4. The discovery of Neptune is still a controversy
The first person to probably see Neptune was Galileo, who marked it as a star in one of his drawings. He didn’t realize what he was looking at, so that doesn’t count. The French mathematician Urbain Le Verrier and the English mathematician John Couch Adams both made predictions that a new planet would be discovered in a specific region of the sky.
When astronomer Johann Gottfried Galle actually found the planet in 1846, both mathematicians took credit for the discovery. English and French astronomers battled over who actually made the discovery, and there are still defenders of each claim to this day. Most astronomers consider that Le Verrier and Adams shared the discovery, and don’t worry about it anymore.
5. Neptune has the strongest winds in the Solar System
Think a hurricane is scary? Imagine a hurricane with winds that go up to 2,100 km/hour.
6. Neptune is the coldest planet in the Solar System
At the top of its clouds, temperatures on Neptune can dip down to 51.7 Kelvin, or -221.4 degrees Celsius
7. Neptune’s moon Triton is even colder
There are many cold places in the Solar System, but one of the coldest is the surface of Neptune’s moon Triton. This is the largest of Neptune’s 13 moons, and the only one with enough mass and gravity to pull itself into a sphere. In fact, it’s the 7th largest moon in the Solar System. Temperatures on the surface of Triton can dip down to only 38 Kelvin or – 235 degrees Celsius. But even though it’s incredibly cold, the surface of Triton is very active. During its 1989 flyby, NASA’s Voyager 2 spacecraft observed volcanoes or geysers erupting liquid nitrogen.

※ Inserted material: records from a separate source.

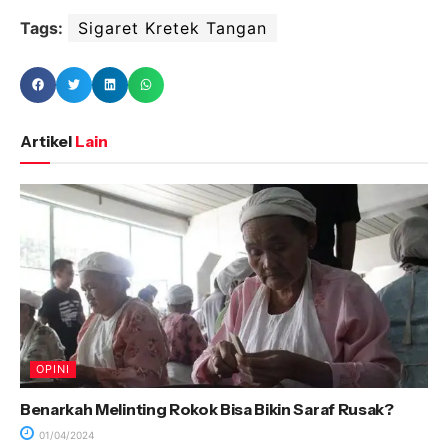
Tags:
Sigaret Kretek Tangan
Artikel
Lain
OPINI
Benarkah Melinting Rokok Bisa Bikin Saraf Rusak?
01/04/2024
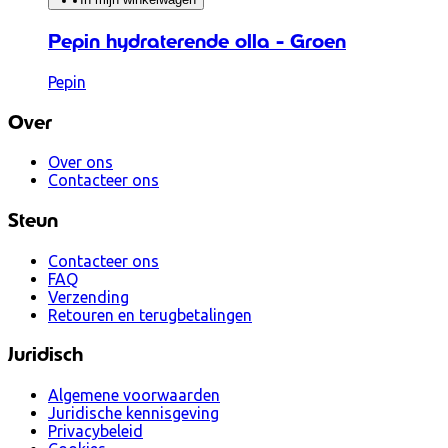
Pepin hydraterende olla - Groen
Pepin
Over
Over ons
Contacteer ons
Steun
Contacteer ons
FAQ
Verzending
Retouren en terugbetalingen
Juridisch
Algemene voorwaarden
Juridische kennisgeving
Privacybeleid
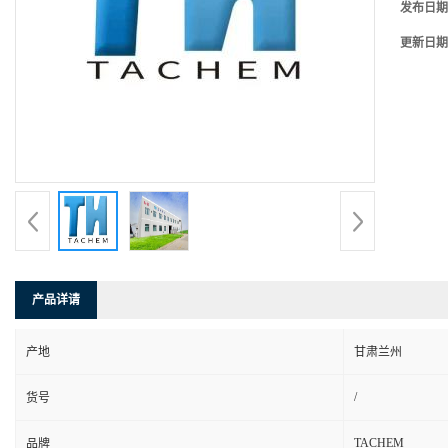
发布日期
更新日期
产品详请
产地
甘肃兰州
/
货号
TACHEM
品牌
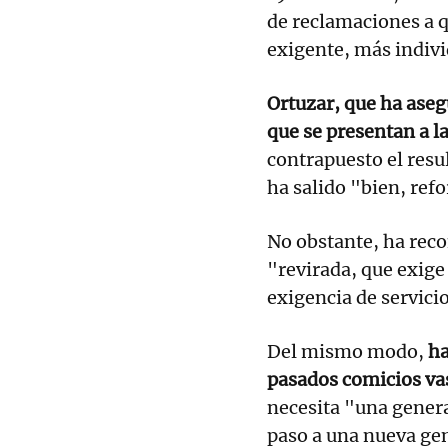
de reclamaciones a q
exigente, más individ
Ortuzar, que ha ase
que se presentan a l
contrapuesto el resu
ha salido "bien, ref
No obstante, ha reco
"revirada, que exige
exigencia de servici
Del mismo modo,
ha
pasados comicios va
necesita "una genera
paso a una nueva ge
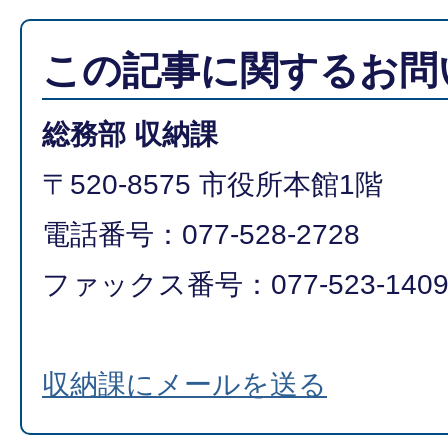
この記事に関するお問
総務部 収納課
〒520-8575 市役所本館1階
電話番号：077-528-2728
ファックス番号：077-523-140
収納課にメールを送る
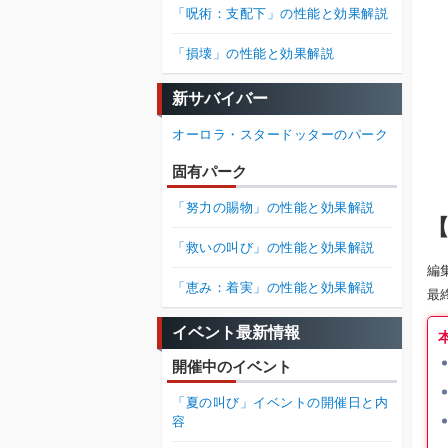
「呪術：支配下」の性能と効果解説
「損壊」の性能と効果解説
新サバイバー
オーロラ・スタードッターのパーク
固有パーク
「努力の賜物」の性能と効果解説
【
「救いの叫び」の性能と効果解説
編
「恵み：着実」の性能と効果解説
最
イベント最新情報
開催中のイベント
「夏の叫び」イベントの開催日と内
容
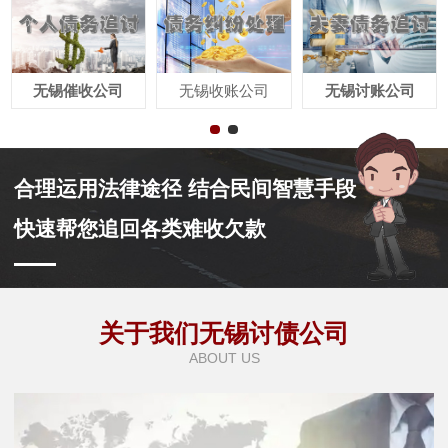
无锡催收公司
无锡收账公司
无锡讨账公司
合理运用法律途径 结合民间智慧手段
快速帮您追回各类难收欠款
关于我们无锡讨债公司
ABOUT US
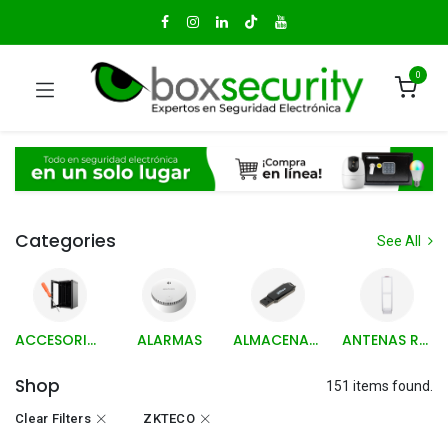
0
Categories
See All
ACCESORIOS Y HERRAMIENTAS
ALARMAS
ALMACENAMIENTO
ANTENAS RETAIL Y ACCESORIOS
Shop
151 items found.
Clear Filters
ZKTECO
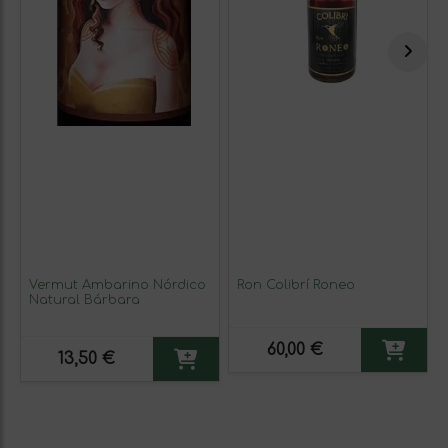
Vermut Ambarino Nórdico
Ron Colibrí Roneo
Natural Bárbara
60,00 €
13,50 €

8. Neptune probably captured Triton
Neptune’s largest Moon, Triton, orbits in a retrograde orbit, that means that it orbits around the planet backwards compared to the other moons that orbit Neptune. This means that Neptune probably captured Triton; the moon didn’t form in place like the rest of Neptune’s moons. Triton is locked into a synchronous rotation with Neptune and is slowly spiraling inward towards the planet. At some point, billions of years from now, it’ll be torn apart by Neptune’s gravitational forces and become a magnificent ring around the planet. Afterward the ring will be pulled inward to crash into the planet. It would be amazing to watch.
9. Neptune has only been visited once up close
The only spacecraft that has ever visited Neptune was NASA’s Voyager 2 spacecraft, which visited the planet during its Grand Tour of the Solar System. Voyager 2 made its Neptune flyby on August 25, 1989, passing within 3,000 km of the planet’s north pole. This was the closest approach to any object that Voyager 2 made since it was launched from Earth. During its flyby, Voyager 2 studied Neptune’s atmosphere, its rings, magnetosphere. It also made observations of Neptune’s moons.
10. There are no plans to visit Neptune again
Voyager 2′s amazing photographs of Neptune might be all we get for decades. There are no firm plans to return to Neptune. There are tentative plans from NASA to send a new mission to Neptune called the Neptune Orbiter. This spacecraft would launch in 2016 and take about 14 years to get to Neptune, arriving around 2030. It would go into orbit around the planet and study its weather, magnetosphere, ring system and moons.